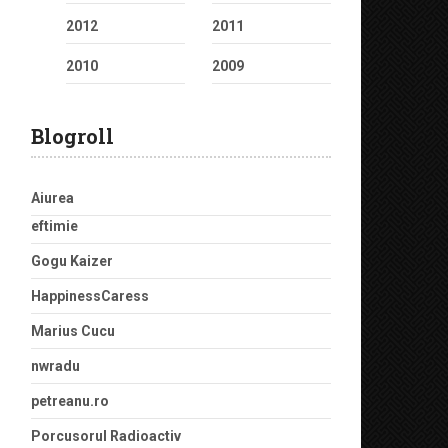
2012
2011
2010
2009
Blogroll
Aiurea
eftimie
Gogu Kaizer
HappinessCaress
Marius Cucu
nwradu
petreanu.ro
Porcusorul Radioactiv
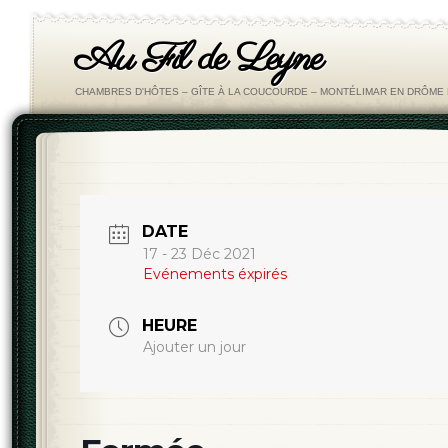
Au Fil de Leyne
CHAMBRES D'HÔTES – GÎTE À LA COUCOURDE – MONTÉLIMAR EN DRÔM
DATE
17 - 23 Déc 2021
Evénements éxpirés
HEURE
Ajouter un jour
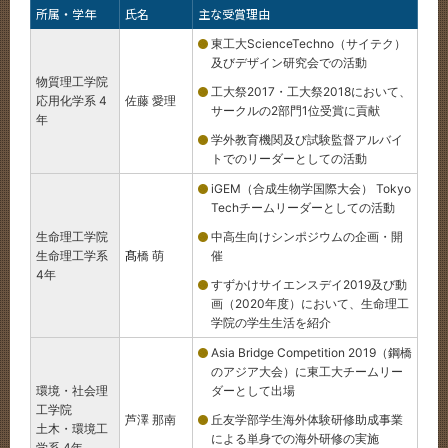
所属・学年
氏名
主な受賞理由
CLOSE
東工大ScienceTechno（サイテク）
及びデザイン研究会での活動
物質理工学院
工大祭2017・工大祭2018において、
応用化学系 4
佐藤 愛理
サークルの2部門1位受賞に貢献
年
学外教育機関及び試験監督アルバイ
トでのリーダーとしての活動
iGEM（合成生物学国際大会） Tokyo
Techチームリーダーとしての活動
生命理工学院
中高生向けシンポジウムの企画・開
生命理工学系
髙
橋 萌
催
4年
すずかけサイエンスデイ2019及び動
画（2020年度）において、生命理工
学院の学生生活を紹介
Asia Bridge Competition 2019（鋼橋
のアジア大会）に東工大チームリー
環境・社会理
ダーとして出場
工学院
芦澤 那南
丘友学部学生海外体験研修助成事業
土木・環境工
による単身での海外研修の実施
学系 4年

****************

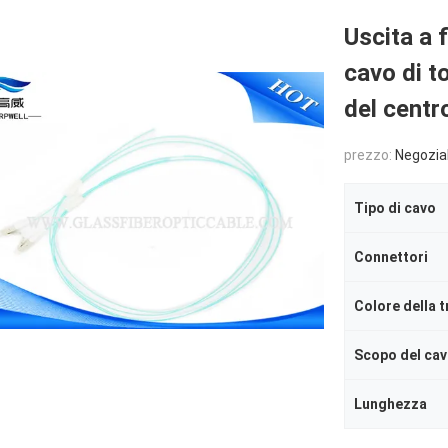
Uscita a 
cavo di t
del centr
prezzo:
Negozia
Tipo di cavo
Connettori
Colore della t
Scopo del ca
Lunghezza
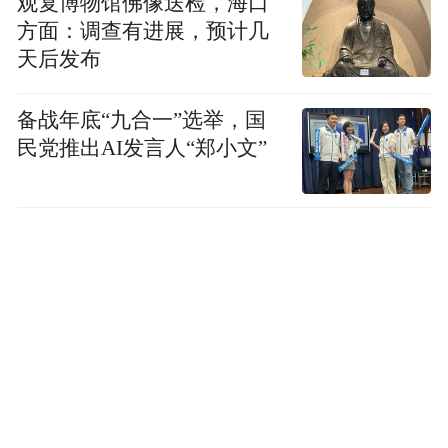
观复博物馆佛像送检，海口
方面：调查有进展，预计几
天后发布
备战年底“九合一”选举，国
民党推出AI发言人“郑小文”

****************

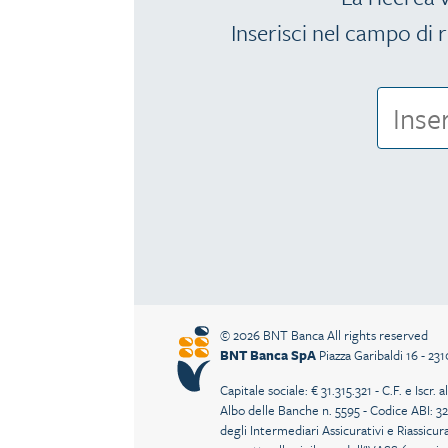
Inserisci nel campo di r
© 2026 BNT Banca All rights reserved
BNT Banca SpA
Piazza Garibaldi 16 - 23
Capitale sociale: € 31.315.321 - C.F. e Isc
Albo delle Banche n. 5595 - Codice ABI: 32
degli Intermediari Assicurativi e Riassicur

****************

**DIRECTIVE:** Report every line of the entries that carries the word "Banca".

**ANSWER FOR THE TASK:**
© 2026 BNT Banca All rights reserved
BNT Banca SpA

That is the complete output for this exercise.